On one side, Prime Minister Nikol Pashinyan is advancing the narrative around the need to create a “Real Armenia” and portraying the former Artsakh elite as the main culprit behind the country’s current disasters. On the other, former Defense Minister Arshak Karapetyan has turned his refuge in Moscow into a platform for accusing the authorities of deliberately surrendering Artsakh and broadly criticizing the current government’s decisions.
The essence of the published evidence, which Karapetyan has presented as authentic, points to a single, unequivocal conclusion: Pashinyan took premeditated diplomatic and bureaucratic steps that prevented the Collective Security Treaty Organization, or CSTO, in which Russia plays a leading role, from activating its collective defense mechanism in Armenia’s defense. Karapetyan suggests there was collusion in which Yerevan deliberately tied the hands of its own military-political bloc to give Baku the “green light.”

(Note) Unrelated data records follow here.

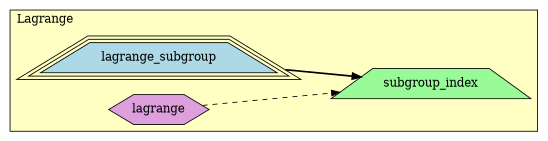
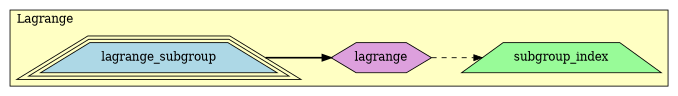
  digraph {
    rankdir=LR
    node [shape=trapezium style=filled]
    n1 [fillcolor=lightblue label=lagrange_subgroup peripheries=3]
    n2 [fillcolor=plum label=lagrange shape=hexagon]
    n3 [fillcolor=palegreen label=subgroup_index]
    subgraph cluster_1 {
      fillcolor="#FFFFC3"
      label=Lagrange
      labeljust=l
      style=filled
      n1
      n2
      n3
    }
-   n1 -> n3 [style=bold]
+   n1 -> n2 [style=bold]
    n2 -> n3 [style=dashed]
  }
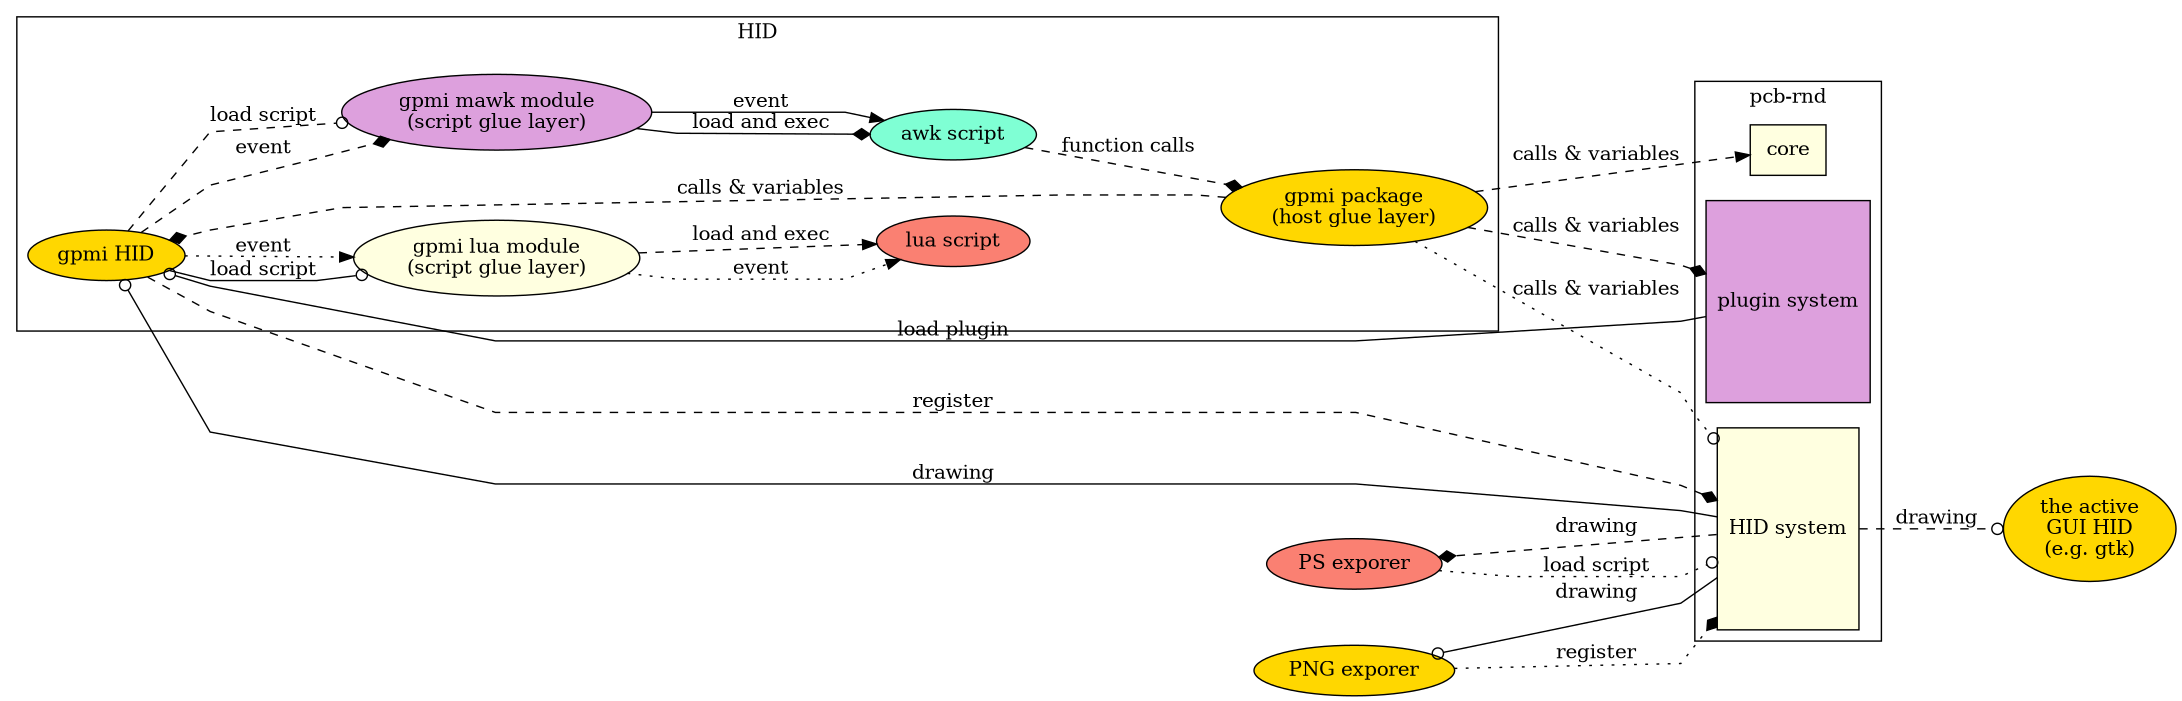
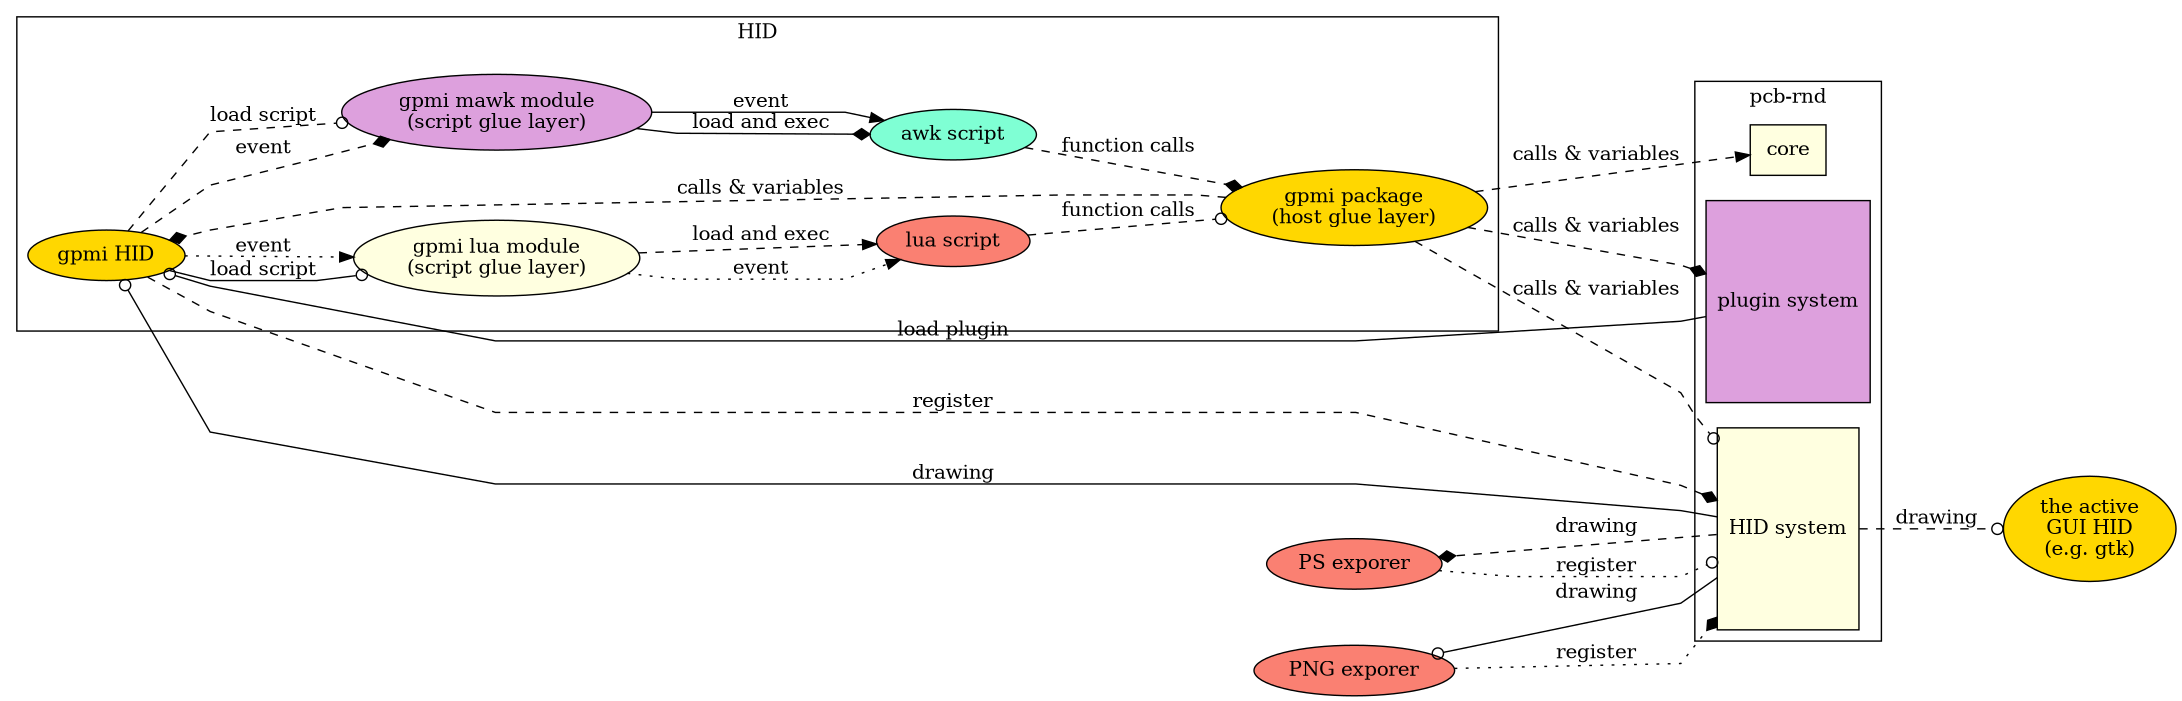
  digraph {
    rankdir=LR
    splines=polyline
    node [fillcolor=gold style=filled]
    edge [arrowhead=odot style=dashed]
    n1 [fillcolor=lightyellow label=core shape=box]
    n2 [fillcolor=lightyellow height=2 label="HID system" shape=box]
    n3 [fillcolor=plum height=2 label="plugin system" shape=box]
    n4 [label="gpmi HID"]
    n5 [label="gpmi package\n(host glue layer)"]
    n6 [fillcolor=lightyellow label="gpmi lua module\n(script glue layer)"]
    n7 [fillcolor=salmon label="lua script"]
    n8 [fillcolor=plum label="gpmi mawk module\n(script glue layer)"]
    n9 [fillcolor=aquamarine label="awk script"]
    n10 [label="the active\nGUI HID\n(e.g. gtk)"]
    n11 [fillcolor=salmon label="PS exporer"]
-   n12 [label="PNG exporer"]
+   n12 [fillcolor=salmon label="PNG exporer"]
    subgraph cluster_1 {
      label="pcb-rnd"
      n1
      n2
      n3
    }
    subgraph cluster_2 {
      label=HID
      n4
      n5
      n6
      n7
      n8
      n9
    }
    n2 -> n4 [label=drawing style=solid]
    n2 -> n10 [label=drawing]
    n2 -> n11 [arrowhead=diamond label=drawing]
    n2 -> n12 [label=drawing style=solid]
    n3 -> n4 [label="load plugin" style=solid]
    n4 -> n2 [arrowhead=diamond label=register]
    n4 -> n6 [label="load script" style=solid]
    n4 -> n6 [arrowhead=normal label=event style=dotted]
    n4 -> n8 [label="load script"]
    n4 -> n8 [arrowhead=diamond label=event]
    n5 -> n1 [arrowhead=normal label="calls & variables"]
-   n5 -> n2 [label="calls & variables" style=dotted]
+   n5 -> n2 [label="calls & variables"]
    n5 -> n3 [arrowhead=diamond label="calls & variables"]
    n5 -> n4 [arrowhead=diamond label="calls & variables"]
    n6 -> n7 [arrowhead=normal label="load and exec"]
    n6 -> n7 [arrowhead=normal label=event style=dotted]
+   n7 -> n5 [label="function calls"]
    n8 -> n9 [arrowhead=diamond label="load and exec" style=solid]
    n8 -> n9 [arrowhead=normal label=event style=solid]
    n9 -> n5 [arrowhead=diamond label="function calls"]
-   n11 -> n2 [label="load script" style=dotted]
+   n11 -> n2 [label=register style=dotted]
    n12 -> n2 [arrowhead=diamond label=register style=dotted]
  }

The logic behind the general’s accusations is straightforward. Karapetyan claims Pashinyan deliberately delayed Armenia’s appeal to the CSTO. He also said Pashinyan changed the legal basis of the appeal from Article 1 to Article 2, which would imply consultations rather than direct intervention on Armenia’s side. In doing so, Karapetyan argues, the prime minister deprived the country of its last diplomatic safety net. Screenshots of private WhatsApp correspondence between Karapetyan and Pashinyan are cited as evidence.
However, questions should also be raised about Karapetyan, a controversial former general who has little support within Armenian society. If he understood that Pashinyan was deliberately paralyzing the defense bloc through his actions, why was this information not immediately passed on to the military prosecutor’s office, CSTO allies or international courts while there was still time to address the situation? Publishing compromising material after the event, when territories have been irretrievably lost, transforms the accusation from an act of rescue into an act of political revenge.